**Supplied text**
-.-.-

Обсуждение: SeqScans on boolen values / How to speed this up?

Поиск
Список
Период
Сортировка

SeqScans on boolen values / How to speed this up?

От
Jens Hoffrichter
Дата:
Hello everyone,

We've recently finished developing a bigger webapplication, and we are
about to put it online.

I ran some load tests yesterday, and configured 'slow query' logging
beforehand, so I could see if there might be a performance bottleneck
in the PG. While I discovered no real problems, the log file analysis
using pgFouine revealed two queries, which are executed often, and
take quite a bit some time.

I'm just curious if there is any way to improve the performance of
those queries. I'm seeing SeqScans in the EXPLAIN ANALYZE, but nothing
I have done yet has removed those.

The statements and query plans are:

---- Query 1 -----

explain analyze SELECT
n.name_short,n.flag,n.nation_id,n.urlidentifier,count(p.person_id) as
athletes from nations n left join persons p on n.nation_id =
p.nation_id left join efclicences e on p.person_id = e.person_id where
continent = 'eu' and  p.deleted = false and p.inactive = false and
e.fencer = true group by
n.name_short,n.flag,n.nation_id,n.urlidentifier order by n.name_short;
                                                                   QUERY PLAN

-------------------------------------------------------------------------------------------------------------------------------------------------
 Sort  (cost=9997.21..9997.32 rows=44 width=33) (actual
time=872.000..872.000 rows=44 loops=1)
   Sort Key: n.name_short
   Sort Method:  quicksort  Memory: 28kB
   ->  HashAggregate  (cost=9995.45..9996.01 rows=44 width=33) (actual
time=872.000..872.000 rows=44 loops=1)
         ->  Hash Join  (cost=5669.49..9611.83 rows=30690 width=33)
(actual time=332.000..720.000 rows=142240 loops=1)
               Hash Cond: (e.person_id = p.person_id)
               ->  Seq Scan on efclicences e  (cost=0.00..2917.29
rows=143629 width=8) (actual time=0.000..80.000 rows=143629 loops=1)
                     Filter: fencer
               ->  Hash  (cost=5285.87..5285.87 rows=30690 width=33)
(actual time=332.000..332.000 rows=142240 loops=1)
                     ->  Hash Join  (cost=7.10..5285.87 rows=30690
width=33) (actual time=0.000..256.000 rows=142240 loops=1)
                           Hash Cond: (p.nation_id = n.nation_id)
                           ->  Seq Scan on persons p
(cost=0.00..4438.29 rows=142288 width=16) (actual time=0.000..112.000
rows=142418 loops=1)
                                 Filter: ((NOT deleted) AND (NOT inactive))
                           ->  Hash  (cost=6.55..6.55 rows=44
width=25) (actual time=0.000..0.000 rows=44 loops=1)

-.-.-

Collection entries:
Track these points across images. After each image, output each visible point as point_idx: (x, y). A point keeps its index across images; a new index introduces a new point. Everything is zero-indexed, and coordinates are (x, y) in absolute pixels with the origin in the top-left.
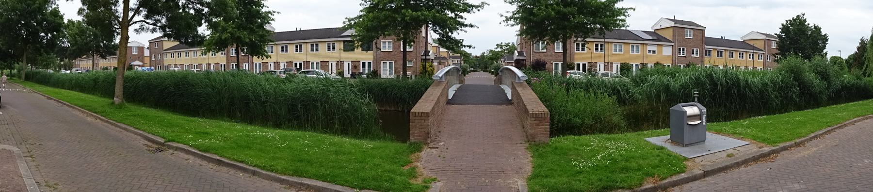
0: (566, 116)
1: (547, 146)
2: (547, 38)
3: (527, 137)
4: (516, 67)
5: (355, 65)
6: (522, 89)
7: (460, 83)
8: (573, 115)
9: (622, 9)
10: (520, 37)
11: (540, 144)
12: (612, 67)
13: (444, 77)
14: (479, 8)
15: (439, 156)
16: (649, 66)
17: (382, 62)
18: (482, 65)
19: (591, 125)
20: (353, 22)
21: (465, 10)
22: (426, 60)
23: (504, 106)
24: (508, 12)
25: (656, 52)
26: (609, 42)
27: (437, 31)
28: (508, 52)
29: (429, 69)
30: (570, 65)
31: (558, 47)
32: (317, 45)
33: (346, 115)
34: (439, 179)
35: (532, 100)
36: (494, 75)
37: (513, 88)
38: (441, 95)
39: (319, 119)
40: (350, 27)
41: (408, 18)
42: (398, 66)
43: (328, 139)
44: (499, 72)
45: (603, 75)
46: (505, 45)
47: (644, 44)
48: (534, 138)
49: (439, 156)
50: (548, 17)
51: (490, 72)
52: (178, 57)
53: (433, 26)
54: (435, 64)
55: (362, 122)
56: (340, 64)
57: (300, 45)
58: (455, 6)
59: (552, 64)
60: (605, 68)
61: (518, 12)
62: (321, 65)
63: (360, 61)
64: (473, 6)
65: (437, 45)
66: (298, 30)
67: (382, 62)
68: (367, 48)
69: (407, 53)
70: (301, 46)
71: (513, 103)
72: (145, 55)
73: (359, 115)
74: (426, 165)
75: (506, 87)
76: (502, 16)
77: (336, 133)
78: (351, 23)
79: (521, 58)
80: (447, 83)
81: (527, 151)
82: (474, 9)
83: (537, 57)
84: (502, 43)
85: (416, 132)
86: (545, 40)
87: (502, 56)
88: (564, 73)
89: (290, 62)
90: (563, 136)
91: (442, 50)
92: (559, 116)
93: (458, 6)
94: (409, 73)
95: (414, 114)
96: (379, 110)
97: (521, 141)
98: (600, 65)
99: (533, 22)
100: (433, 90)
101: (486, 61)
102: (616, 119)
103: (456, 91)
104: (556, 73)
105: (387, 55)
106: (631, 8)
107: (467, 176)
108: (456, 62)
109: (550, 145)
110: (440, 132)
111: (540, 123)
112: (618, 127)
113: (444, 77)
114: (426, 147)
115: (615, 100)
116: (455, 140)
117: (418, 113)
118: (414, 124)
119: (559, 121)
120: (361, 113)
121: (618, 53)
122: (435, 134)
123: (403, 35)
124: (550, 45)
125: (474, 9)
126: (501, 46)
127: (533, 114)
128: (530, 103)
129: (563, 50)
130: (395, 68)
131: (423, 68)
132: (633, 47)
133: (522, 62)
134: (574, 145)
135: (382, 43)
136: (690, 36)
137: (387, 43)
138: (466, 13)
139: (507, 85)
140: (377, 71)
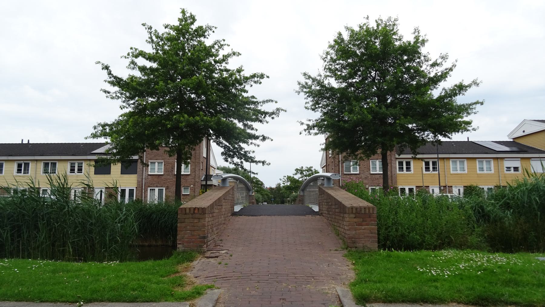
2: (359, 152)
14: (274, 116)
17: (149, 189)
24: (310, 120)
25: (520, 169)
26: (444, 158)
32: (54, 165)
34: (216, 286)
41: (184, 124)
42: (170, 194)
46: (306, 170)
47: (497, 158)
57: (25, 163)
59: (367, 189)
64: (265, 113)
66: (24, 142)
67: (149, 189)
69: (182, 177)
70: (27, 165)
74: (200, 273)
76: (302, 124)
81: (346, 258)
84: (302, 167)
85: (186, 236)
107: (260, 281)
110: (221, 240)
111: (363, 221)
117: (190, 208)
118: (183, 225)
124: (363, 160)
126: (301, 170)
129: (383, 171)
137: (156, 164)
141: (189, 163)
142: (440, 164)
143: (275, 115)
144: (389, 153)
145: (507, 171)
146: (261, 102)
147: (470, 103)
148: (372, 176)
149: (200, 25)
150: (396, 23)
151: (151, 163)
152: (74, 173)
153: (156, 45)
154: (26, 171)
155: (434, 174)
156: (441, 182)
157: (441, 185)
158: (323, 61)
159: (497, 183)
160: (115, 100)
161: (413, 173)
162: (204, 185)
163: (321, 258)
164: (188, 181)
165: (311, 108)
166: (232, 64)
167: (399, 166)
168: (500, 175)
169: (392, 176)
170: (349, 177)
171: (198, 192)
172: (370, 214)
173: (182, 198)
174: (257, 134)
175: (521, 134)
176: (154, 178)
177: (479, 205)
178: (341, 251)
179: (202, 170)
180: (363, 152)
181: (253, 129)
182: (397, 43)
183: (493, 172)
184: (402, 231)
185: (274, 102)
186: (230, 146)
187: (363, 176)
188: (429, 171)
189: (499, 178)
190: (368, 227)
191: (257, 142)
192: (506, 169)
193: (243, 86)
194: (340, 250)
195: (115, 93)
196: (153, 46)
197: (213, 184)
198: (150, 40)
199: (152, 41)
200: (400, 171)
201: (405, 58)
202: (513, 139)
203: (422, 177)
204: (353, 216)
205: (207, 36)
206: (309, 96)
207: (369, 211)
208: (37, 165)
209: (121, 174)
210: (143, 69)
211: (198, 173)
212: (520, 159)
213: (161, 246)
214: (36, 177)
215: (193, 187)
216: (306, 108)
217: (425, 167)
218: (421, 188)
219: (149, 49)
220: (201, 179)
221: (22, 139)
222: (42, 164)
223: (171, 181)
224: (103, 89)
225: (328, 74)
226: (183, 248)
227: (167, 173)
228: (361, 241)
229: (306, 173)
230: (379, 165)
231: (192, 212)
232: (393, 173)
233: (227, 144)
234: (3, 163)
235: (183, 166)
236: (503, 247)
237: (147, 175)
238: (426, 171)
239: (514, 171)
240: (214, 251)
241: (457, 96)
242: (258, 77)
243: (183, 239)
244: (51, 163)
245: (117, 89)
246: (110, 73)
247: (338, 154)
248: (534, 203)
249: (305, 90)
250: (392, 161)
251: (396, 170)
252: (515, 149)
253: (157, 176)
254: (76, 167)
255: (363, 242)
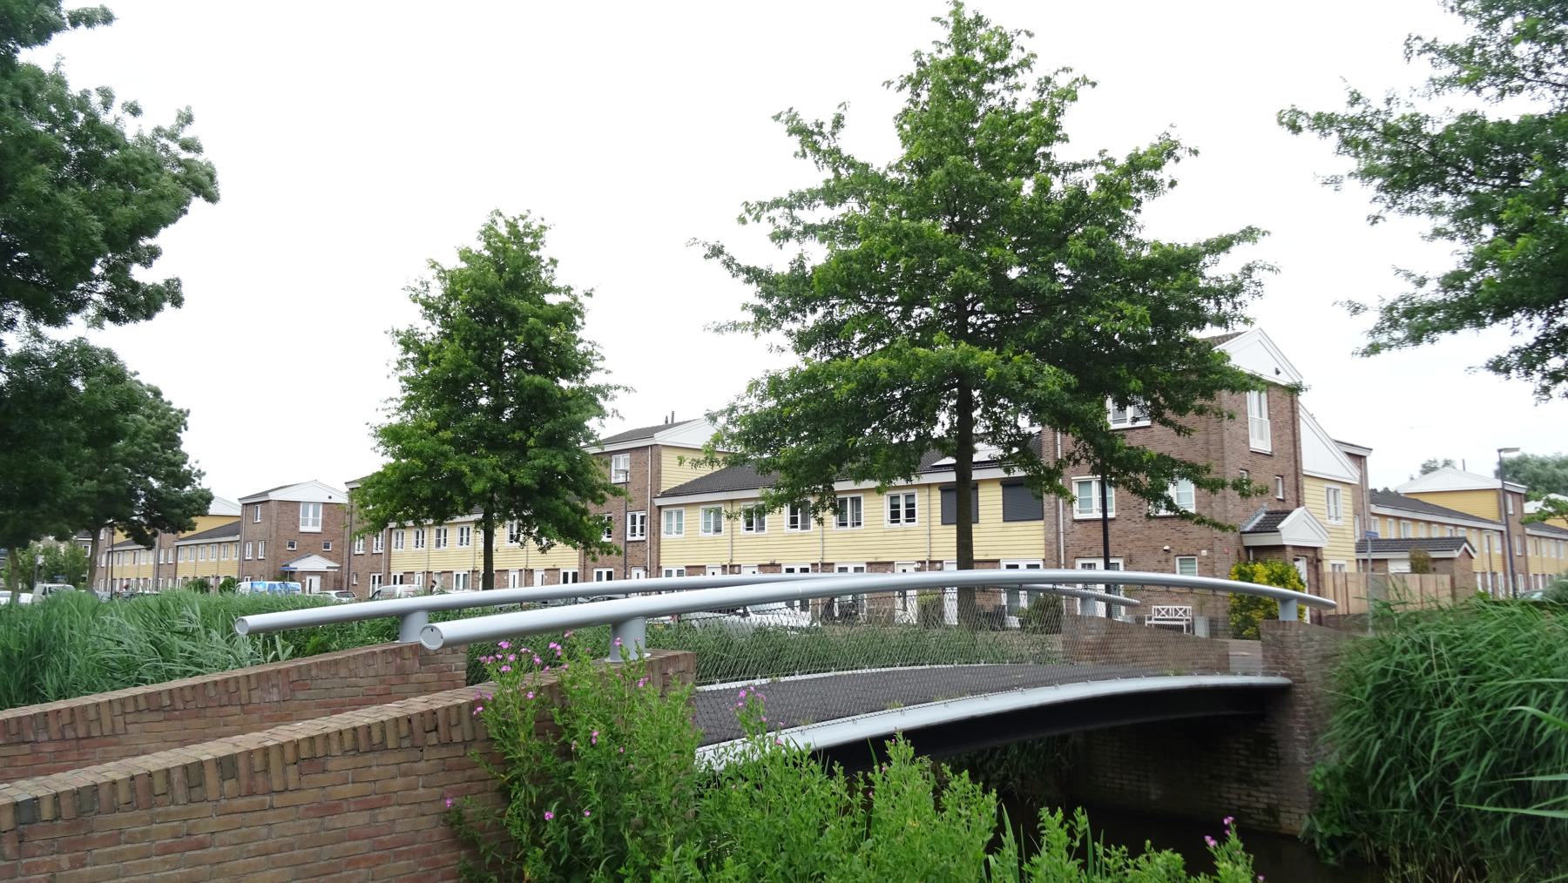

-.-.-

**The request**
Answer these questions about the forum post on sequential scans:
1. Which tool did the poster use to analyze the log file?
2. In Query 1, what value must the continent column match?
3. Which sort method does the query plan report, and how much memory does it use?

**Result of this exercise**
1. pgFouine
2. 'eu'
3. Quicksort, using 28kB of memory